*originalmente publicada na Revista Mais nº17
No outono do ano 2000, na cidade de Santos, Paulo Eduardo Aagaard, o
Pauê, caminhava rumo a academia de ginástica. O trajeto era
repetido todos os dias, geralmente na parte da noite, depois que o
jovem saía do cursinho. Ir a academia, assim como surfar, fazia
parte de sua rotina. O trajeto era cortado por uma linha de trem,
desativada há anos. Por uma dessas razões inexplicáveis da vida,
naquele dia, passava por aqueles trilhos uma locomotiva. Sem
perceber, Pauê atravessou a linha e acordou no hospital, com os
paramédicos avisando que ele havia perdido parte das duas pernas.
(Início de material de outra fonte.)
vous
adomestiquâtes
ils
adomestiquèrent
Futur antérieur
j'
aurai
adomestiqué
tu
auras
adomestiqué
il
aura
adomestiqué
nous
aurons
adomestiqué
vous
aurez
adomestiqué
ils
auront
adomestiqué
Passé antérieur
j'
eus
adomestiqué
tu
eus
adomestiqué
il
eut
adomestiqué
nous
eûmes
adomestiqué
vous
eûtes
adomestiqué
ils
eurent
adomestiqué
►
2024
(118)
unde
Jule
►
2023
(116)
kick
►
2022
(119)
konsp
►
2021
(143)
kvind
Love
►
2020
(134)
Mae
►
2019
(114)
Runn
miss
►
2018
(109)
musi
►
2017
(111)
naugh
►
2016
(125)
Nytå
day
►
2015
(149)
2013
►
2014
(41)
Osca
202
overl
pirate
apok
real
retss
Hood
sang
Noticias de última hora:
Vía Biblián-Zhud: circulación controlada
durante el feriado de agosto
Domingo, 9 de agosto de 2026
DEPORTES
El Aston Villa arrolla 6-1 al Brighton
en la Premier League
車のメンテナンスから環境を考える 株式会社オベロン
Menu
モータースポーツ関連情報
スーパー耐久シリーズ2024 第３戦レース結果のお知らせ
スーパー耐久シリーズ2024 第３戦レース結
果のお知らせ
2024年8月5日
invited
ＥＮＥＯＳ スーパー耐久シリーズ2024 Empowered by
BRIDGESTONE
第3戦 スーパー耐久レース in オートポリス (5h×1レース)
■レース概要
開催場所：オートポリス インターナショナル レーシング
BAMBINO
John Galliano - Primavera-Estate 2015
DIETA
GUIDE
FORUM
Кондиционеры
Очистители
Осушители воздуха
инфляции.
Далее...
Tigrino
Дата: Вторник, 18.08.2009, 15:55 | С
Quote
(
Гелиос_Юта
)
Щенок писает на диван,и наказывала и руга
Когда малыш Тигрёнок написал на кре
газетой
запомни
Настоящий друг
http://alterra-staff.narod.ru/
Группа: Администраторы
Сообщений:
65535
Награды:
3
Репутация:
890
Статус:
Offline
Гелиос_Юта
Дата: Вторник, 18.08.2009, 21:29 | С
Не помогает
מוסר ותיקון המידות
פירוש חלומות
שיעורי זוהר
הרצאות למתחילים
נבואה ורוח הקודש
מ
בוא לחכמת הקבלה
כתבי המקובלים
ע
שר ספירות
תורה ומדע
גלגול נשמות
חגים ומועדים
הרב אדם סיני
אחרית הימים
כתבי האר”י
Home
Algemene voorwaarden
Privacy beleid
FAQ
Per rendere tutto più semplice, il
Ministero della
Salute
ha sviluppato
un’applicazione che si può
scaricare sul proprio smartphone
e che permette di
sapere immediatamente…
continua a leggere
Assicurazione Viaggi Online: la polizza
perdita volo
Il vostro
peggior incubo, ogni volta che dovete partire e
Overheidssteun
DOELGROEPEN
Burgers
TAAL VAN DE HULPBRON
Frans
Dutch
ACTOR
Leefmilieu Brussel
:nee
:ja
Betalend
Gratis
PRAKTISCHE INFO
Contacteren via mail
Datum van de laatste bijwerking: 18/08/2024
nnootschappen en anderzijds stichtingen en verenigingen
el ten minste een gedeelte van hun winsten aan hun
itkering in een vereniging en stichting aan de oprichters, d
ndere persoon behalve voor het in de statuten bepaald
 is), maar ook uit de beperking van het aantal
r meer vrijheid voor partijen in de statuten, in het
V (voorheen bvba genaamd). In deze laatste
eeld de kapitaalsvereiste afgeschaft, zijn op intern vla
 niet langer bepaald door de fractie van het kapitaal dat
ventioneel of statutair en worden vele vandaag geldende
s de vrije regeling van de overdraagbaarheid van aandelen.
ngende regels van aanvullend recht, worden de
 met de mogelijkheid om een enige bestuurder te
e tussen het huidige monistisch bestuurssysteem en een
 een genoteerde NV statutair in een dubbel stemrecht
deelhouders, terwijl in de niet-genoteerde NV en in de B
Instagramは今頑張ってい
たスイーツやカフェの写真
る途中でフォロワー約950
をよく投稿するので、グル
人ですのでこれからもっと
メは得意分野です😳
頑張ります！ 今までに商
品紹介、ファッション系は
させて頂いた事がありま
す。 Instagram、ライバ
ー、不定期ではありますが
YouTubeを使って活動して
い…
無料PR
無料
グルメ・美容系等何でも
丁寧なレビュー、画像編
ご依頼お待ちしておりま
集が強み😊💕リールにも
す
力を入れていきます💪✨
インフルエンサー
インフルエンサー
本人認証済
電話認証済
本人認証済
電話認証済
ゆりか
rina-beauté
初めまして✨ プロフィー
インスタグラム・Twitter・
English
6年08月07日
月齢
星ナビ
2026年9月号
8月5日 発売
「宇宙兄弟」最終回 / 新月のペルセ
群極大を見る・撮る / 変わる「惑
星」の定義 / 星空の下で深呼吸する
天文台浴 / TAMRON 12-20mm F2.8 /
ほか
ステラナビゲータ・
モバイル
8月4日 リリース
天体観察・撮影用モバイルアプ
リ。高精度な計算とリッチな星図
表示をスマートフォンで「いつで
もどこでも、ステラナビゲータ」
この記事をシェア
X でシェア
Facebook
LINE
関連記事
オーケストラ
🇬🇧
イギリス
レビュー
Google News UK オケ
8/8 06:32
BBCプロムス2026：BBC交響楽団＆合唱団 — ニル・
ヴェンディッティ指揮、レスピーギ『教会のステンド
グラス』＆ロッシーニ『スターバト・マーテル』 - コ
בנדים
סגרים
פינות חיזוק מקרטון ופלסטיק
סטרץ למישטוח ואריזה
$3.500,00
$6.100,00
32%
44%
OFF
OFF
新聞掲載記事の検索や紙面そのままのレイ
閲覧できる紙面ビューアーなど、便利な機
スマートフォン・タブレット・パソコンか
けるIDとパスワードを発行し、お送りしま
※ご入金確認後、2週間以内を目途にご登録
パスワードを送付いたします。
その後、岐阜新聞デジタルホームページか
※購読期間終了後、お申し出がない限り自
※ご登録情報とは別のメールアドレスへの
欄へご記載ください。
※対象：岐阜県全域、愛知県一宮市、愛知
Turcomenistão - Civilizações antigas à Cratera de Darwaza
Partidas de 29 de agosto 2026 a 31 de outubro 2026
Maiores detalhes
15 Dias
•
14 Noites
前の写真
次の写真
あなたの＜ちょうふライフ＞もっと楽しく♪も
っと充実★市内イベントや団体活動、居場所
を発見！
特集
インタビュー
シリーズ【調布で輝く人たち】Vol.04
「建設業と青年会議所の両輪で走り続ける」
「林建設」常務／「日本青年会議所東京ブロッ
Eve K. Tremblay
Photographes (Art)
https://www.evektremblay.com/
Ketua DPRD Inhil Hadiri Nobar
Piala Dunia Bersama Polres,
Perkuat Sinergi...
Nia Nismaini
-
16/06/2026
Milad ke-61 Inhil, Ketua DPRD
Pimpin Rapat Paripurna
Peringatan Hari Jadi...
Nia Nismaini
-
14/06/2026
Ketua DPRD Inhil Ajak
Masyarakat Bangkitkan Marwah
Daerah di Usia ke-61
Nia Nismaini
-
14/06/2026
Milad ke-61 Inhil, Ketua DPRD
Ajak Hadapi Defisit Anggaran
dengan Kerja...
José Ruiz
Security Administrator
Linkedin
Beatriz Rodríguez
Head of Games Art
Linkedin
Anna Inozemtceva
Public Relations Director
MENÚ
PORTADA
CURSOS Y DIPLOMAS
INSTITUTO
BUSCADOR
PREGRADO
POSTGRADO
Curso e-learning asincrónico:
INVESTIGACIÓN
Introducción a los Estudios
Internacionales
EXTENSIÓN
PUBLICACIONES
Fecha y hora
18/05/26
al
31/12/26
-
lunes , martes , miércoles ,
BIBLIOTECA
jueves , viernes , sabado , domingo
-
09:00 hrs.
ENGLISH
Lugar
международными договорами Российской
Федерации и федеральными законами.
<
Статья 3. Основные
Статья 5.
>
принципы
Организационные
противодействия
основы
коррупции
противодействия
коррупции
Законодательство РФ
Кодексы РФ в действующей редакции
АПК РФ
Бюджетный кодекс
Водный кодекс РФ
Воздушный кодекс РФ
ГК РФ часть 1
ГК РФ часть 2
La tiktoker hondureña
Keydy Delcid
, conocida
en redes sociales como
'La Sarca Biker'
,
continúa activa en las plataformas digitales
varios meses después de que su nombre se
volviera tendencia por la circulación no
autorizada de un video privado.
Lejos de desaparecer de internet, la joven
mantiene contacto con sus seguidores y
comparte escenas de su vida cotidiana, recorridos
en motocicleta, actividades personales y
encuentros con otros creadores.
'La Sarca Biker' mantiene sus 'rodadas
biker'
Pauê tinha 18 anos e teve que reaprender a viver após o acidente
que quase o matou. Mas, de certa forma, a fatalidade foi também
responsável por transformar o garoto em homem. “Ele teve que
amadurecer na marra”, conta sua mãe, Maria Cristina. Hoje, aos 30,
o esportista, fisioterapeuta e palestrante conta sua história de
maneira bem humorada e busca levar motivação e incentivo àqueles
que, como ele, precisam diariamente superar desafios.
Aconteceu tudo muito rápido. Maria Cristina estava num curso
noturno, quando recebeu a notícia do acidente do filho primogênito.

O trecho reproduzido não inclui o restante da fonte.